Which two poems best exemplify the characteristics of British Romanticism and Romantic poetry?
This list can be quite exhausting. There were so many poems that were produced during the Romantic time period that were so highly conscious of following the forms and ideals of Romanticism that it could be quite open in selection of poems. For example, if I were to select a poem that emphasized the power of the natural setting, Wordsworth's "I Wandered Lonely as a Cloud" or Shelley's "Ode to the West Wind" could be two of literally hundreds that could be chosen. At the same time, if I wanted to select a poem that emphasized the individual experience and mode of subjectivity as being essential to consciousness, I could select Wordsworth's "The Solitary Reaper" or Byron's "She Walks in Beauty." In the end, identifying the specific characteristics that are being analyzed can help out greatly in selecting matching poems.

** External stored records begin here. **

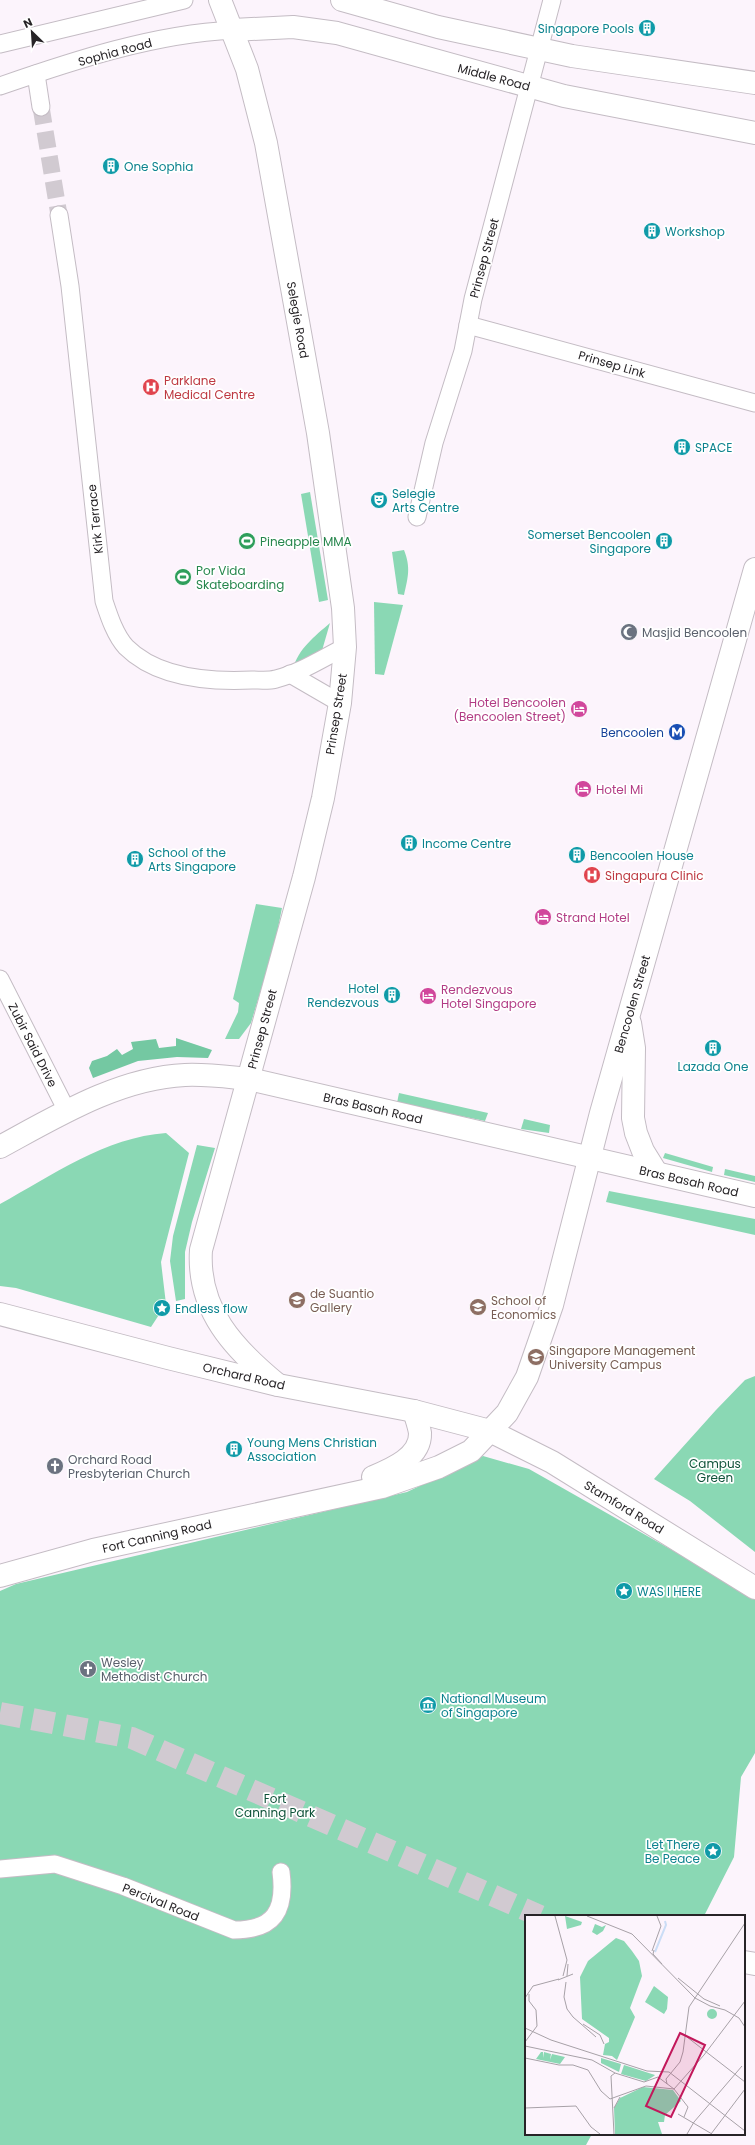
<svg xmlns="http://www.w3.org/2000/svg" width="755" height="2145" viewBox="0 0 755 2145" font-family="Poppins,sans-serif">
  <rect width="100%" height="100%" fill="#fcf4fc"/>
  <g fill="#8ad8b4">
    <path d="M 310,492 L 328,600 L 319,602 L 301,494 Z"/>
    <path d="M 404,550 C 411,568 408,577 404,595 L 398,594 L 392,552 Z"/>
    <path d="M 374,602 L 403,605 L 384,675 L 375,674 Z"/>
    <path d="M 330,623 L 321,654 L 293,669 C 298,649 315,636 330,623 Z"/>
    <path d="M 256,904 L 282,908 L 275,943 L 251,1023 L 239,1039 L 225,1039 L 238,1012 L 239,1003 L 233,999 Z"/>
    <path d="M 399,1093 L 488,1113 L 485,1121 L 397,1103 Z"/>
    <path d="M 524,1119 L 550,1125 L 549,1133 L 521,1129 Z"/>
    <path d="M 166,1133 L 189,1153 L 161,1262 L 166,1304 L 151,1327 L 16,1288 L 0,1286 L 0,1204 C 51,1176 106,1137 166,1133 Z"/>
    <path d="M 197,1145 L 215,1148 L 192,1222 L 185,1252 L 185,1299 L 176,1301 L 170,1261 L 173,1236 Z"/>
    <path d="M 665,1153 L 713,1167 L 712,1172 L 663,1158 Z"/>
    <path d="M 725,1169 L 755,1176 L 755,1182 L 724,1175 Z"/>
    <path d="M 609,1191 L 755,1219 L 755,1235 L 606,1202 Z"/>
    <path d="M 755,1376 L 755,1552 L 690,1501 L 654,1479 L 716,1410 L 745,1380 Z"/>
    <path d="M 483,1456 L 529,1469 L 755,1597 L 755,1753 L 741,1777 L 734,1857 L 704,1916 L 526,1916 L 526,2134 L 592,2134 L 586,2145 L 0,2145 L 0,1591 L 16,1584 L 407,1492 Z"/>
  </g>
  <path fill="#74c8a2" d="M 176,1038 L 212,1050 L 208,1058 L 177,1057 L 138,1061 L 93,1078 L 89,1068 L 92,1061 L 107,1056 L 117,1049 L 122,1055 L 133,1049 L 131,1042 L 156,1039 L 159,1048 L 176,1046 Z"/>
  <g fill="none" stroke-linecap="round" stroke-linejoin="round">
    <path stroke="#d1cad1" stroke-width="17" stroke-dasharray="17 8" stroke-linecap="butt" d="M 41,107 L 59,215"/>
    <path stroke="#d1cad1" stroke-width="22" stroke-dasharray="22 11" stroke-linecap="butt" d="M 0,1713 L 132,1738 L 540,1916"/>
    <g stroke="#c4bcc4" stroke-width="19">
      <g id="street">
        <path d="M 0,44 L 184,0"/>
        <path d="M 36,74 L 41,107"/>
        <path d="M 0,86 C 75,60 154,34 233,30"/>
        <path d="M 59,215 L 70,286 L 104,601 C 109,616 115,635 126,647 C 157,678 211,682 252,680 C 260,680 269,681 276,679 C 300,673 323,658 345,647"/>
        <path d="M 468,325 L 755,403"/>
        <path d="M 417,517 L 434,443 L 463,351 L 473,299 L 552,0"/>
        <path d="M 290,674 L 340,703"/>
        <path d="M 0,979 L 67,1111"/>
        <path d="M 0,1869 L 55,1864 L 123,1886 L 234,1930 C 274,1930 286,1911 281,1872"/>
      </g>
    </g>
    <g stroke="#c4bcc4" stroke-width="24">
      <g id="secondary">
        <path d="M 342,0 L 438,27 L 572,56 L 755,83"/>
        <path d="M 233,30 L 293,27 L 337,33 L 564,96 L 755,133"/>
        <path d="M 373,1477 C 392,1469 421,1457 420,1433 C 419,1426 416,1418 414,1411"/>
        <path d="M 0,1576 L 93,1550 L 382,1487 L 439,1467 L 471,1451 L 490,1431"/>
      </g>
    </g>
    <g stroke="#c4bcc4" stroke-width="24">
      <g id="primary">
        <path d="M 220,0 L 247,69 L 266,143 L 318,433 L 343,608 L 345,647 L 340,703 L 323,798 L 304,877 L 201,1250 C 197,1310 234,1349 278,1385"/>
        <path d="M 630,1023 L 634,1048 L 633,1118 L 636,1133 L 643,1151 L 656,1172"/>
        <path d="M 0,1147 C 57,1116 119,1078 185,1075 C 207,1074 228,1077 249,1079 L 755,1196"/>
        <path d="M 0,1314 L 168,1358 L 278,1385 L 414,1411 L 490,1431 L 552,1462 L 755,1588"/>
        <path d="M 490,1431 L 507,1413 L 527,1377 L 552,1305 L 601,1113 L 755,569"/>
        <path d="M 744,1962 L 755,1964"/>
      </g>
    </g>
    <use href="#street" stroke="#fff" stroke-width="17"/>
    <use href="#secondary" stroke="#fff" stroke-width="22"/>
    <use href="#primary" stroke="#fff" stroke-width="22"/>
  </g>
  <defs>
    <g id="building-disc" transform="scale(0.9)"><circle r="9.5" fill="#0f9aa8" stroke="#fff"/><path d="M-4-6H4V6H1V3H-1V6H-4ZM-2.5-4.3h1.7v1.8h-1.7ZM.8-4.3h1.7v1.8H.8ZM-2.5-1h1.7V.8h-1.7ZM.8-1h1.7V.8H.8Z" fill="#fff"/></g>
    <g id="hospital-disc" transform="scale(0.9)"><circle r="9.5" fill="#e0444e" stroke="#fff"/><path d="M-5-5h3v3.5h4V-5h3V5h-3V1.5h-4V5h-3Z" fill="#fff"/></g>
    <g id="theatre-disc" transform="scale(0.9)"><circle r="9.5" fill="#0f9aa8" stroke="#fff"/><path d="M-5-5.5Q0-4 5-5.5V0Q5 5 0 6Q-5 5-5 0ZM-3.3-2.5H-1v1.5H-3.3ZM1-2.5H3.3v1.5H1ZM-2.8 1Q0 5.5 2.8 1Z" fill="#fff"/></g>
    <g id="stadium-disc" transform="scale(0.9)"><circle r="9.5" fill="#2e9e5b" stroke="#fff"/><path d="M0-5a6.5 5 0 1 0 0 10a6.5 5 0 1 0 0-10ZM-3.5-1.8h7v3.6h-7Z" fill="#fff"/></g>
    <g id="mosque-disc" transform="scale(0.9)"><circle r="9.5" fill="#6b7280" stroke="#fff"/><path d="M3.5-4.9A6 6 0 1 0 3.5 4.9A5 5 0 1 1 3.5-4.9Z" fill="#fff"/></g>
    <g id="hotel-disc" transform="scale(0.9)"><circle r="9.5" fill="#d1479c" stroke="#fff"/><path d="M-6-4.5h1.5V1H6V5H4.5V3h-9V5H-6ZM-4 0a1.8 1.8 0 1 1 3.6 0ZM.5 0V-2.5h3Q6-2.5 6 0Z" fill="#fff"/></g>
    <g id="metro-disc" transform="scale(0.9)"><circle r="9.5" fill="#1a4fb4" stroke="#fff"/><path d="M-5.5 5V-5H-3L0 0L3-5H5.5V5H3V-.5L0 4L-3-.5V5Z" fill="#fff"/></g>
    <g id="university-disc" transform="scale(0.9)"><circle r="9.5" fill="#8d6e63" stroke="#fff"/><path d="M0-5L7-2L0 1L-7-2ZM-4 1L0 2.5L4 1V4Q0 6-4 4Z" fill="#fff"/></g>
    <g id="sight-disc" transform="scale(0.9)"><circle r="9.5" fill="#0f9aa8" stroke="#fff"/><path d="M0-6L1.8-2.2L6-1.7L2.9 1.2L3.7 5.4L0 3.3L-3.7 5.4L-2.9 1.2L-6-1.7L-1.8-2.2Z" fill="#fff"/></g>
    <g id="church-disc" transform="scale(0.9)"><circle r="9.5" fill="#6b7280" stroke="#fff"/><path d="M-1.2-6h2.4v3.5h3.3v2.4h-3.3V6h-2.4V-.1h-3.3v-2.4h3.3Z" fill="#fff"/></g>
    <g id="museum-disc" transform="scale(0.9)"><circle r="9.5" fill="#0f9aa8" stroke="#fff"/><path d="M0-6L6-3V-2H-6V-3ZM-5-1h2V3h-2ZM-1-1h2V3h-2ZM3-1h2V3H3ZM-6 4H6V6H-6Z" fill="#fff"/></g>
  </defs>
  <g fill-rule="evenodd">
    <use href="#building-disc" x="647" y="28"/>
    <use href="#building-disc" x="111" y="166"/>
    <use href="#building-disc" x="652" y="231"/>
    <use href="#hospital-disc" x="151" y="387"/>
    <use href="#building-disc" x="682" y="447"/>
    <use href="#theatre-disc" x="379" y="500"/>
    <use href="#stadium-disc" x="247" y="541"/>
    <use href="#building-disc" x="664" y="541"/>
    <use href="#stadium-disc" x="183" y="577"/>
    <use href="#mosque-disc" x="629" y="632"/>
    <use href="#hotel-disc" x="579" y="709"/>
    <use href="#metro-disc" x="677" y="732"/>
    <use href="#hotel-disc" x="583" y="789"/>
    <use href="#building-disc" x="409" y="843"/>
    <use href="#building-disc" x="577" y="855"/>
    <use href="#building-disc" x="135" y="859"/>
    <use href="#hospital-disc" x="592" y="875"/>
    <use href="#hotel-disc" x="543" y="917"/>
    <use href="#building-disc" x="392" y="995"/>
    <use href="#hotel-disc" x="428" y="996"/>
    <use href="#building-disc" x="713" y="1048"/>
    <use href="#university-disc" x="297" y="1300"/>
    <use href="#university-disc" x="478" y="1307"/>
    <use href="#sight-disc" x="162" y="1308"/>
    <use href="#university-disc" x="536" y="1357"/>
    <use href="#building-disc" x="234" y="1449"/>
    <use href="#church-disc" x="55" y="1466"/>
    <use href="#sight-disc" x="624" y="1591"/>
    <use href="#church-disc" x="88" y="1669"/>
    <use href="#museum-disc" x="428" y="1705"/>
    <use href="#sight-disc" x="713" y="1851"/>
  </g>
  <g text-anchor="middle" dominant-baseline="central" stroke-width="3.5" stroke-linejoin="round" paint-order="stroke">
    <g font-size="12" fill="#0d838f" stroke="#fff" text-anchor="start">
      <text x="634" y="28" text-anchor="end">Singapore Pools</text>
      <text x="124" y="166">One Sophia</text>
      <text x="665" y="231">Workshop</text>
      <text x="695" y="447">SPACE</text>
      <text x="392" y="493">Selegie<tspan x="392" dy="14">Arts Centre</tspan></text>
      <text x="651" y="534" text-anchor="end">Somerset Bencoolen<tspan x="651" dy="14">Singapore</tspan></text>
      <text x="422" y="843">Income Centre</text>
      <text x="148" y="852">School of the<tspan x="148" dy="14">Arts Singapore</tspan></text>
      <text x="590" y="855">Bencoolen House</text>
      <text x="379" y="988" text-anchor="end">Hotel<tspan x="379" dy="14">Rendezvous</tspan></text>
      <text x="713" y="1066" text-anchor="middle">Lazada One</text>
      <text x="175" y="1308">Endless flow</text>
      <text x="247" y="1442">Young Mens Christian<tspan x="247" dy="14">Association</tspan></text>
      <text x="637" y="1591">WAS I HERE</text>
      <text x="441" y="1698">National Museum<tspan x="441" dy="14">of Singapore</tspan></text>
      <text x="700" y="1844" text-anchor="end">Let There<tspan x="700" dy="14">Be Peace</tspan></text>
    </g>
    <g font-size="12" fill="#272427" stroke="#fff">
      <text transform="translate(115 52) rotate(-15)">Sophia Road</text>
      <text transform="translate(494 77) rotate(15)">Middle Road</text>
      <text transform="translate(484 258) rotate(-75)">Prinsep Street</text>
      <text transform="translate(298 320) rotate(80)">Selegie Road</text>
      <text transform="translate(612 364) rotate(16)">Prinsep Link</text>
      <text transform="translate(95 519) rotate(-96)">Kirk Terrace</text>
      <text transform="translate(336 714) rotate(-81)">Prinsep Street</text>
      <text transform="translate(632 1004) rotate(-74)">Bencoolen Street</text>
      <text transform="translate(262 1029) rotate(-75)">Prinsep Street</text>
      <text transform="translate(33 1045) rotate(63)">Zubir Said Drive</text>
      <text transform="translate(373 1108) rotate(13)">Bras Basah Road</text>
      <text transform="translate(689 1181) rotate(13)">Bras Basah Road</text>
      <text transform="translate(244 1376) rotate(13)">Orchard Road</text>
      <text transform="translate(624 1507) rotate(31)">Stamford Road</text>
      <text transform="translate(157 1536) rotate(-13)">Fort Canning Road</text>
      <text transform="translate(161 1902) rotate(22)">Percival Road</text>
    </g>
    <g font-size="12" fill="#be3a42" stroke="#fff" text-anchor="start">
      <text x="164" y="380">Parklane<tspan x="164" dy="14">Medical Centre</tspan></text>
      <text x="605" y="875">Singapura Clinic</text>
    </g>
    <g font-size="12" fill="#27864d" stroke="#fff" text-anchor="start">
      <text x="260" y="541">Pineapple MMA</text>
      <text x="196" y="570">Por Vida<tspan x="196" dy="14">Skateboarding</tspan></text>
    </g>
    <g font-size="12" fill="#5b616d" stroke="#fff" text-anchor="start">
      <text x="642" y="632">Masjid Bencoolen</text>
      <text x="68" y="1459">Orchard Road<tspan x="68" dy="14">Presbyterian Church</tspan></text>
      <text x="101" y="1662">Wesley<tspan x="101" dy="14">Methodist Church</tspan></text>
    </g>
    <g font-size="12" fill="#b23c85" stroke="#fff" text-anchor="start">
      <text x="566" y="702" text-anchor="end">Hotel Bencoolen<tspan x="566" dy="14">(Bencoolen Street)</tspan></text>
      <text x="596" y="789">Hotel Mi</text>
      <text x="556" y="917">Strand Hotel</text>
      <text x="441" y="989">Rendezvous<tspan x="441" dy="14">Hotel Singapore</tspan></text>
    </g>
    <g font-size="12" fill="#164399" stroke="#fff" text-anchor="end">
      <text x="664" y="732">Bencoolen</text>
    </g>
    <g font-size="12" fill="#785e54" stroke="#fff" text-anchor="start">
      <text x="310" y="1293">de Suantio<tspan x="310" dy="14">Gallery</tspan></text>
      <text x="491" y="1300">School of<tspan x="491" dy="14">Economics</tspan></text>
      <text x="549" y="1350">Singapore Management<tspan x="549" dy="14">University Campus</tspan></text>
    </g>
    <g font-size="12" fill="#0f533a" stroke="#fff">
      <text x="715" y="1463">Campus<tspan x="715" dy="14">Green</tspan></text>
      <text x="275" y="1798">Fort<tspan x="275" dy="14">Canning Park</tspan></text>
    </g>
  </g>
  <g transform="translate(525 1915)">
    <rect width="220" height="220" fill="#fcf4fc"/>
    <path d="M 40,1 L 57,7 L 56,10 L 42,14 ZM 70,9 L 77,12 L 81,10 L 78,16 L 72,20 L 67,17 ZM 91,23 L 99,26 L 107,36 L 114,46 L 117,61 L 105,93 L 110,102 L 92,145 L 87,141 L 78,140 L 80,129 L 84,127 L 84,123 L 57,104 L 55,62 L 63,46 ZM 129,71 L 143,82 L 142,94 L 139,99 L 120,87 ZM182 99a5 5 0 1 1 10 0a5 5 0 1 1-10 0ZM 16,137 L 18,137 L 18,143 L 19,137 L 26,139 L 25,145 L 27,139 L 40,142 L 35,149 L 11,144 ZM 76,143 L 96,149 L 94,157 L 76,148 ZM 99,150 L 130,160 L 129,161 L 121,166 L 96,159 ZM 118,172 L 148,175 L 156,186 L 140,200 L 139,207 L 133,207 L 137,219 L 90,219 L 89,193 L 95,183 Z" fill="#8ad8b4"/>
    <path fill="none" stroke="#cbddf6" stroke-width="2" d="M 130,37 L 141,10 L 140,6"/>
    <path fill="none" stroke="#a7a1a7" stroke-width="1" d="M 30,1 L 42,45 L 38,61M 62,1 L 107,19 L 170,83 L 185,91 L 200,95 L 214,103 L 220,112M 129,35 L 128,39 L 137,49M 127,36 L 136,11 L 132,1M 42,61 L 43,49M 153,63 L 179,84 L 195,91M 33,65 L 48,59M 41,67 L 39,82 L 42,94 L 48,102 L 71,122M 0,83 L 8,71 L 34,64M 58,109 L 75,120 L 79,129M 0,113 L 26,125 L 122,156 L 144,157 L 220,216M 162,122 L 220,167M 0,127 L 12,111 L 11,95 L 4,86 L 4,79M 0,131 L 67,145 L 90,158 L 119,167 L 133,162 L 149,174 L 163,192 L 159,202M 0,143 L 34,150 L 48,150 L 63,155 L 76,176 L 85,184 L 121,171 L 149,174M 142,169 L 141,164 L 155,147 L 158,137 L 164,92 L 220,8M 149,174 L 179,140 L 220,86M 0,193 L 51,191 L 66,212 L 75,219M 89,193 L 95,182M 153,199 L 187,219M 89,219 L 86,161 L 90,158M 162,219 L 169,207 L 217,151M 186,219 L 220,174"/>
    <path fill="#c2185b" fill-opacity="0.15" stroke="#c2185b" stroke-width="2" d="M 155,118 L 180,130 L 146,202 L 121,191 Z"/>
    <rect width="220" height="220" fill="none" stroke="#272427" stroke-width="2"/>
  </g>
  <g transform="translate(32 32) rotate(335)" stroke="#ffffff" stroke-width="3" paint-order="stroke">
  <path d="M0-3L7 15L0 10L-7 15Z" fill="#272427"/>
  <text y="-6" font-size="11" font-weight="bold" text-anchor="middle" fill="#272427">N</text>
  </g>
</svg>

There really aren't just two poems that exemplify Romanticism in Britain. There are many. I can give you two that do it very well, though.
Wordsworth's "Tintern Abbey" demonstrates the romantic view of nature, its possible effects on human imagination and character, and Wordsworth's writing process. He demonstrates how he experiences nature, recollects it, then writes about it.
Shelley's "Ode to the West Wind" also reveals the romantic idea of nature working in human imagination--Shelley desires that the wind help him to do for poetry in the world what the wind does to the landscape.
Again, Romanticism is multi-faceted and is represented by a multitude of poems. These are just two that demonstrate romantic characteristics.